[Opening Selected text section]

Despite the apparent analogy, there is no immediate bridge between the thermodynamics of a real-world system and the fluctuations observed in random matrices generated from data originating from that very system. However, when one delves deeper into the quest for correlations, this bridge starts to materialize. Its comprehension holds the key to unlocking insights into phase transitions and critical phenomena within thermostatistics.

It is worth noting that, nearly three decades before Wigner and Dyson’s groundbreaking work, Wishart [7] pioneered the analysis of correlated time series. Rather than resorting to Gaussian or unitary ensembles, he delved into the realm of the Wishart ensemble. This ensemble primarily deals with random correlation matrices, distinguishing it from the conventional approaches of his contemporaries.

In recent contributions [8], we explored this avenue by introducing the magnetization matrix element $m_{ij}$ representing the magnetization of the jth time series at the ith Monte Carlo (MC) step within a system of $N=L^d$ spins. For simplicity in our investigations, we adopted $d=2$, the minimum dimension where a phase transition occurs in the simple Ising model. Additionally, we delved into the mean-field Ising model [9], maintaining the same total number of spins.

Here, $i=1,\dots ,N_{MC}$, and $j=1,\dots ,N_{sample}$. Consequently, the magnetization matrix M assumes dimensions $N_{MC}\times N_{sample}$. To scrutinize the spectral properties more effectively, we propose an intriguing alternative: rather than analyzing M, we turn our attention to the square matrix of dimensions $N_{sample}\times$$N_{sample}$:

$$G=\frac{1}{N_{MC}}{M}^{T}M,$$

resulting in $G_{ij}=\frac{1}{N_{MC}}{\sum }_{k=1}^{N_{MC}}{m}_{ki}{m}_{kj}$, a matrix well-known as the Wishart matrix [7]. At this juncture, rather than continuing with $m_{ij}$, it becomes more advantageous to operate with the matrix $M^{\ast }$, whose elements are defined through the customary variables:

$$m_{ij}^{\ast }=\frac{m_{ij}-〈m_j〉}{\sqrt{〈m_j^2〉-{〈m_j〉}^2}},$$

where:

$$〈m_j^k〉=\frac{1}{N_{MC}}\sum _{i=1}^{N_{MC}}{m}_{ij}^k.$$

Thereby:

$$\begin{array}{ccc}{G}_{ij}^{\ast }\hfill & =\hfill & \frac{1}{N_{MC}}\sum _{k=1}^{N_{MC}}\frac{m_{ki}-〈m_i〉}{\sqrt{〈m_i^2〉-{〈m_i〉}^2}}\frac{m_{kj}-〈m_j〉}{\sqrt{〈m_j^2〉-{〈m_j〉}^2}}\hfill \\ \hfill & \hfill & \\ \hfill & =\hfill & \frac{〈m_i{m}_j〉-〈m_i〉〈m_j〉}{{\sigma }_i{\sigma }_j}\hfill \end{array}$$

(8)

[Closing Selected text section]

## Directions
Please reproduce word for word everything in the passage on Wishart matrices from "It is worth" down to "of his contemporaries.".

[Opening Entries supplied section]

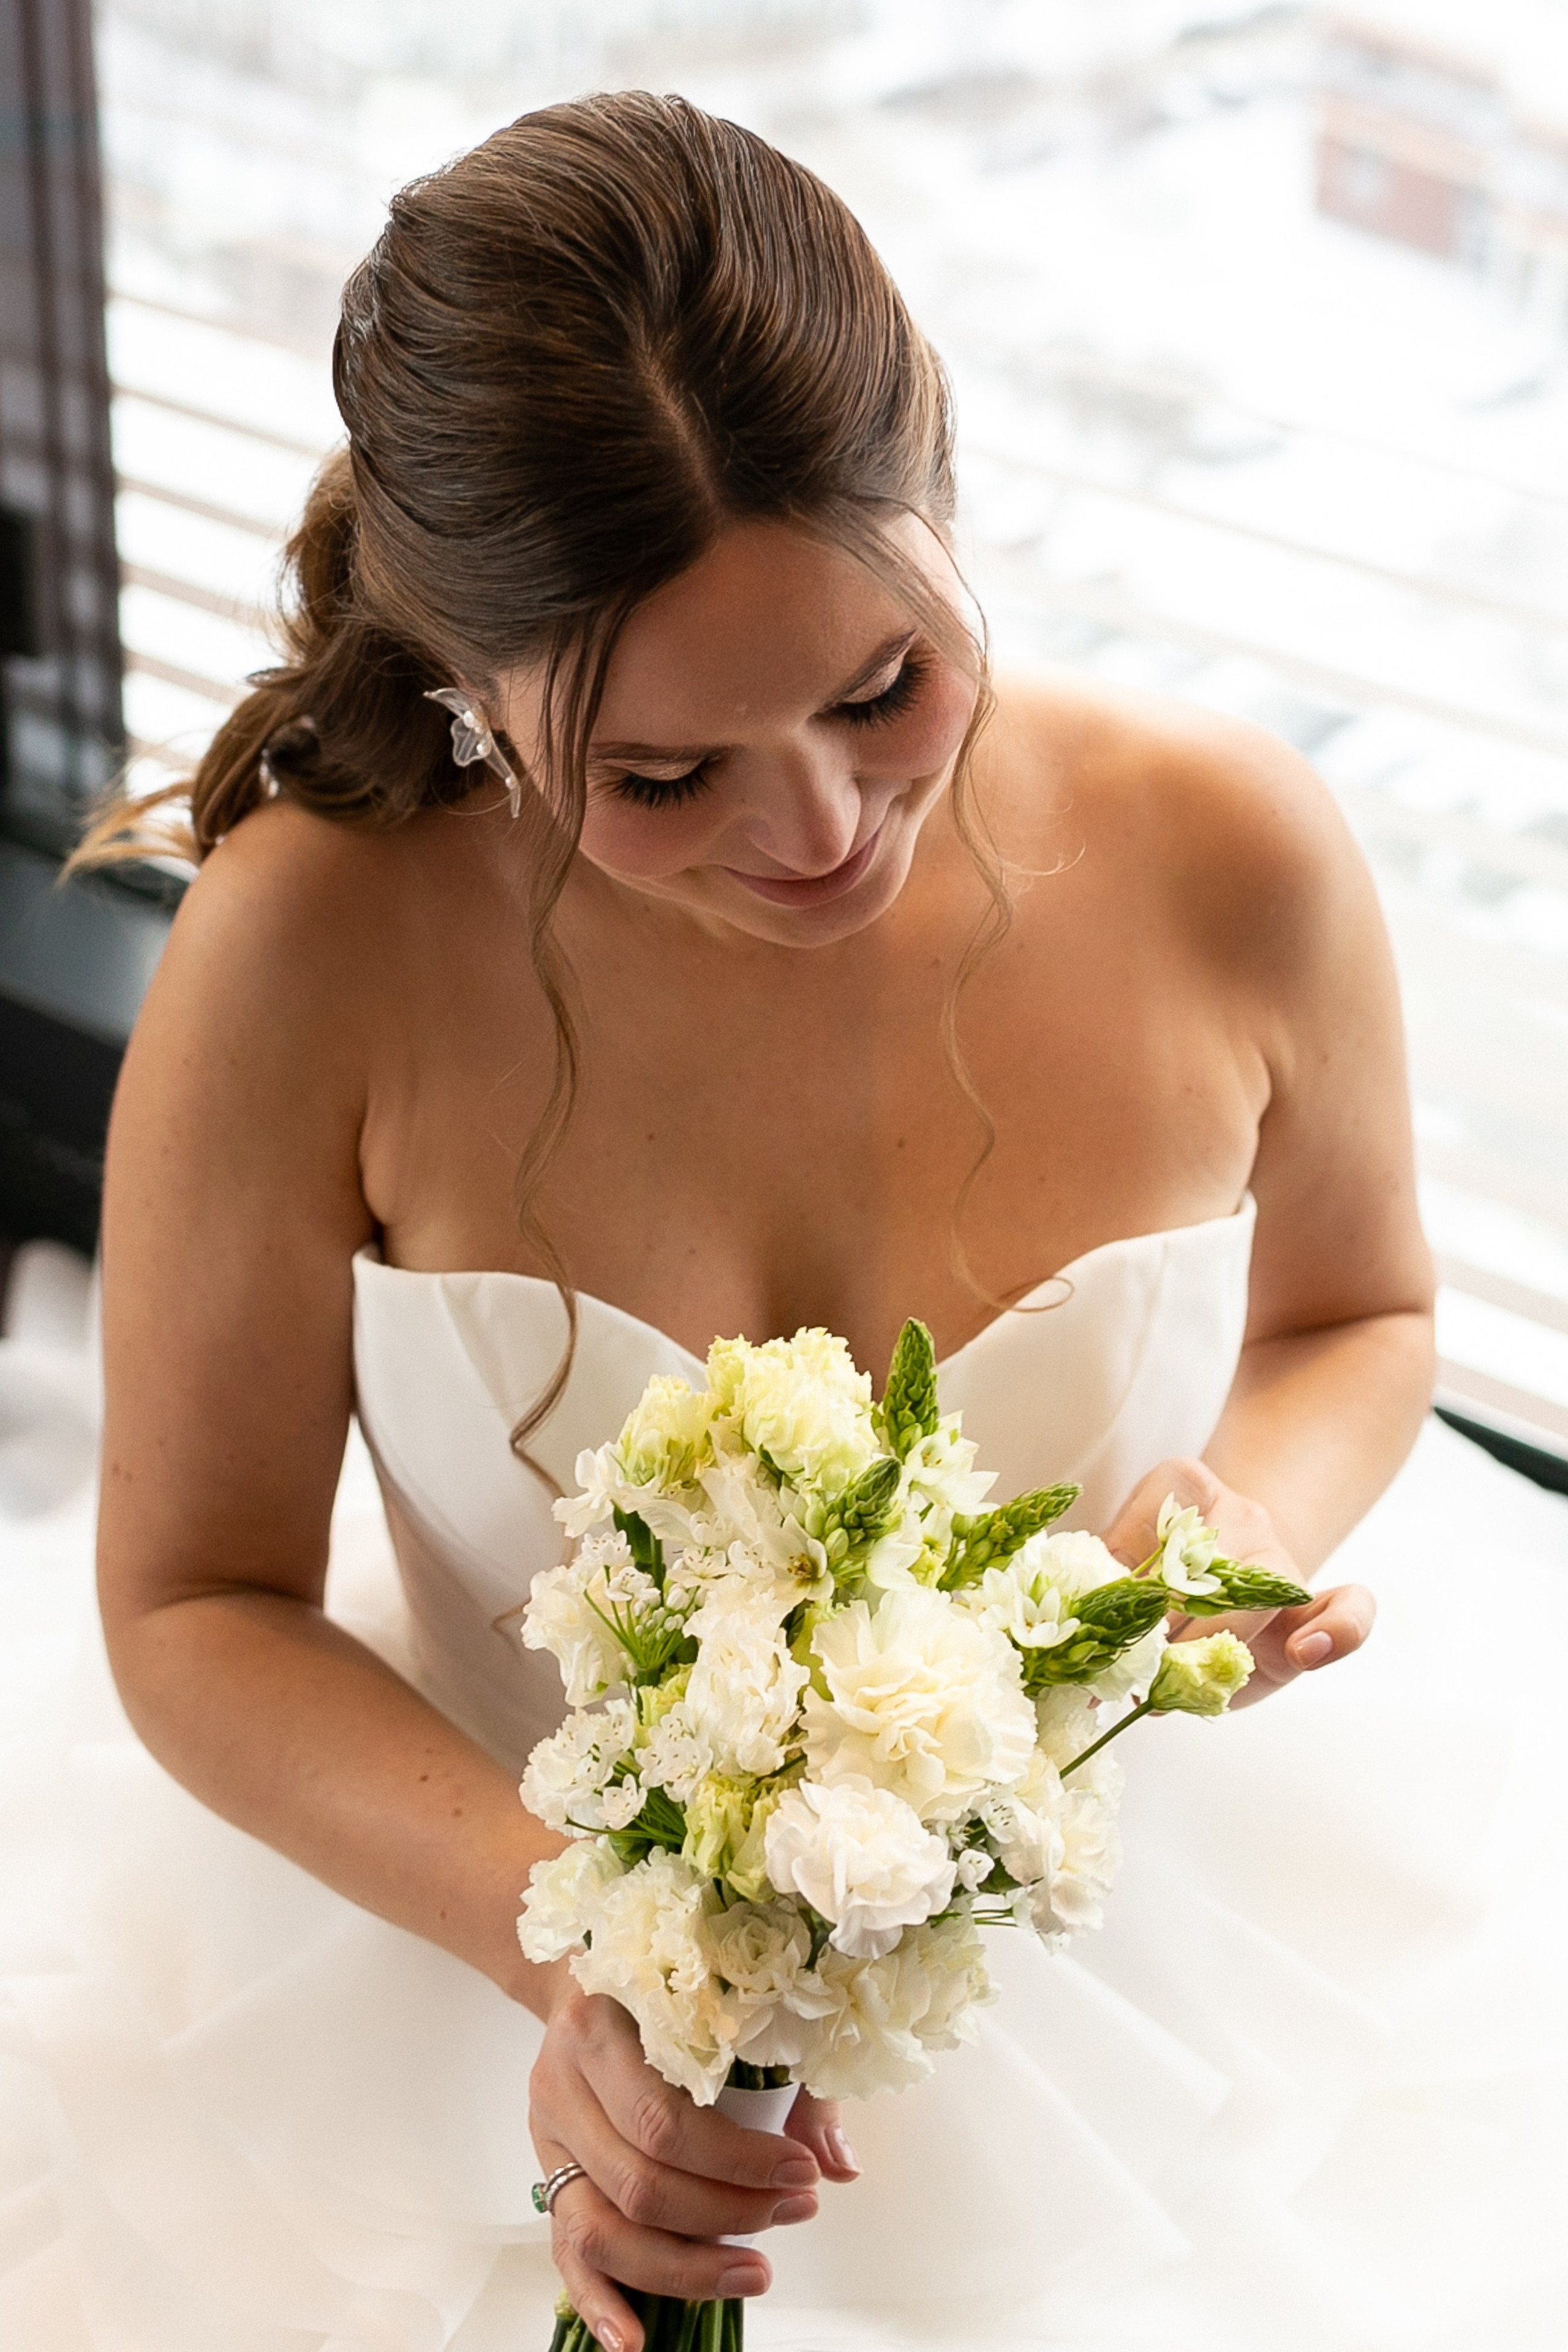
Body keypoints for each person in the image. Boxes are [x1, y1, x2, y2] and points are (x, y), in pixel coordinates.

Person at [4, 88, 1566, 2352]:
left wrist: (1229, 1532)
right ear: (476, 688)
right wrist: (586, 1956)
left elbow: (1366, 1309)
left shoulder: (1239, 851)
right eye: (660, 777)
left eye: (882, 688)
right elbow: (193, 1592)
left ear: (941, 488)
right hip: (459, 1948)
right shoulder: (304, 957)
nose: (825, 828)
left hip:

[Closing Entries supplied section]

## Output of the task
It is worth noting that, nearly three decades before Wigner and Dyson’s groundbreaking work, Wishart [7] pioneered the analysis of correlated time series. Rather than resorting to Gaussian or unitary ensembles, he delved into the realm of the Wishart ensemble. This ensemble primarily deals with random correlation matrices, distinguishing it from the conventional approaches of his contemporaries.